VANCOUVER – Metro Vancouver’s apartment vacancy rate edged up to 2.2 per cent in the spring more or less in step with most markets in British Columbia and Canada that saw higher apartment availability, a new report from Canada Mortgage and Housing Corp. said.
The increase, compared with 2.1 per cent last fall, represented opposing forces of higher levels of first-time home ownership and job cuts during the recession resulting in young tenants doubling up or moving back home. Both trends helped take renters out of the market, according to, Robyn Adamache, CMHC’s market analyst for Metro Vancouver.
Adamache added that an increase in the supply of rental housing — 2009 saw 915 new rental units added to the overall stock — also helped raise the vacancy rate.
And for Metro Vancouver, the rate is a far cry from recent years when apartment vacancy slipped below one per cent.
“I would hesitate to call it balanced, because we don’t have a measure of what is a balanced rental market,” Adamache said in an interview.
“[However,] I would call it healthy. There is some choice out there for renters, but then it’s not too hard for landlords to rent out their suites.”
The last time Metro Vancouver saw a vacancy rate higher than two per cent, Adamache added, was in 1998/99 when the region’s vacancy hit 2.7 per cent. In the spring of 2008, Metro Vancouver’s apartment vacancy rate was 0.9 per cent.
For apartment owners, the shift in vacancies has meant more aggressive advertising and creativity in attracting tenants.
“There’s a lot less calls coming in, “Debbie Johnson, director of marketing for Gateway Property Management, said.
One of Gateway’s creative responses to the situation, Johnson added, is an online tool called “vacancy-tracker,” which tenants can sign on to and receive e-mail notices about suites that become available in Gateway buildings.
“We’re just trying to get out there and say ‘we’re here, we have suites to rent, come to us.'”
Adamache added that the rise in vacancies has helped keep rent increases in check, with payments in Metro Vancouver edging up 2.3 per cent over a year ago, which is on the mark with the province’s cap on annual rent increases.
Vacancy rates varied depending on apartment types, with the three-bedroom category experiencing the lowest rate at 1.4 per cent and one-bedroom suites having the highest vacancy at 2.4 per cent.
Three-bedroom suites also saw the steepest increases in average rent hitting $1,401 this spring compared with $1,268 in April a year ago.
The average two-bedroom rent across Metro Vancouver was marginally down at $1.150 this spring compared with $1,154 a year ago.

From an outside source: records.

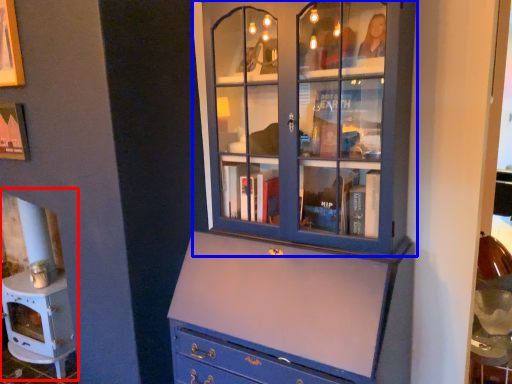
Question: Among these objects, which one is nearest to the camera, fireplace (highlighted by a red box) or cupboard (highlighted by a blue box)?

Choices:
 (A) fireplace
 (B) cupboard

Answer: (B)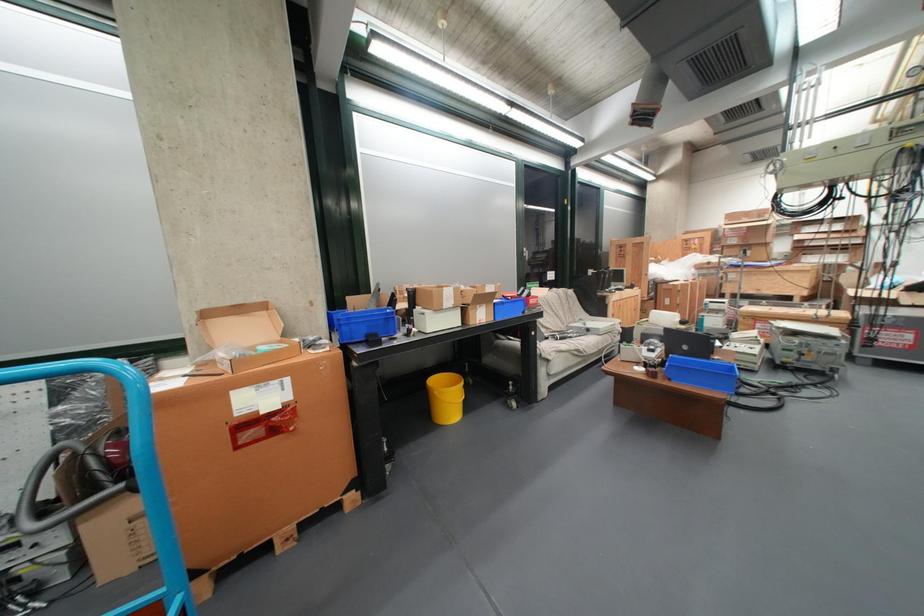
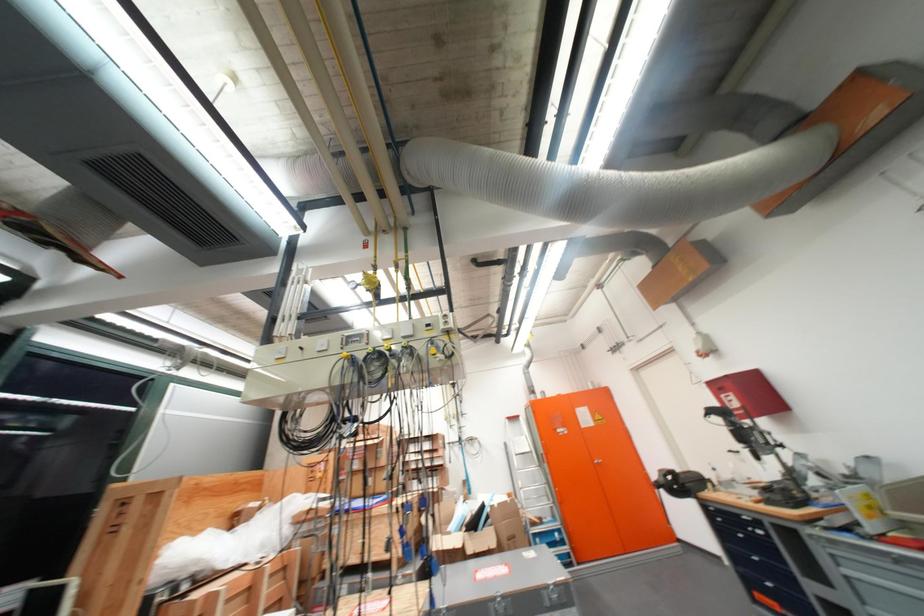
Locate, in the second image, the point that corresponds to (x=676, y=286) in the first image.

(187, 610)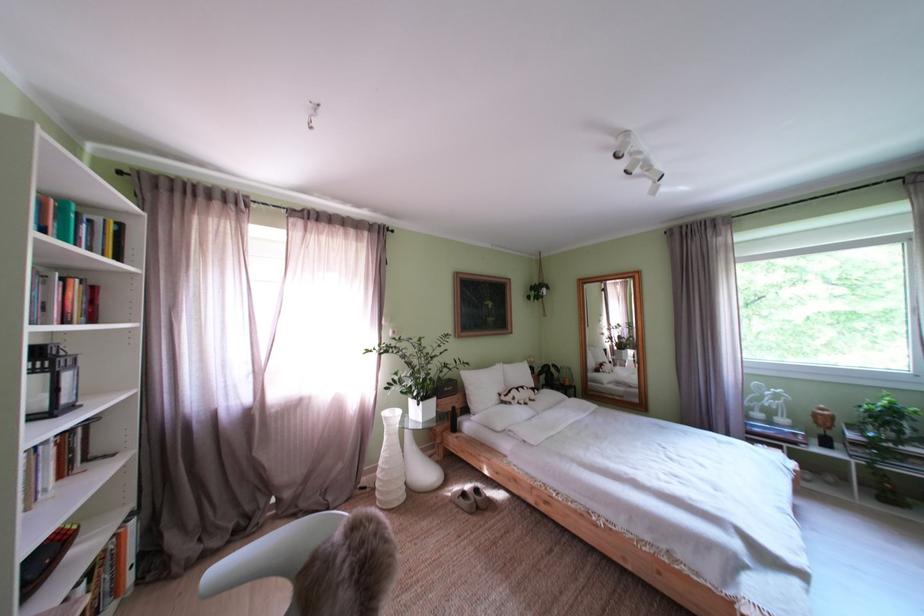
Where would you lift the grey slipper? Please return your answer as a coordinate pair (x, y).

The CMHC spring survey was conducted in April as an interim measure of apartment vacancy between its more detailed major vacancy surveys, which are conducted in the fall of each year.
This year’s spring report counted vacancy increases in most markets, Carol Frketich, CMHC’s regional economist said in a news release. Overall provincial vacancy hit 3.1 per cent in April compared with 2.3 per cent a year ago.
However, while it might be easier for renters to find accommodation, the high price of rents remains a problem, according to a tenants rights group.
“I think businesses should be concerned,” Tom Durning, a spokesman for Vancouver’s Tenant Resource and Advisory Centre said in an interview. “If rents keep going up, they’re not going to be able to attract people here.”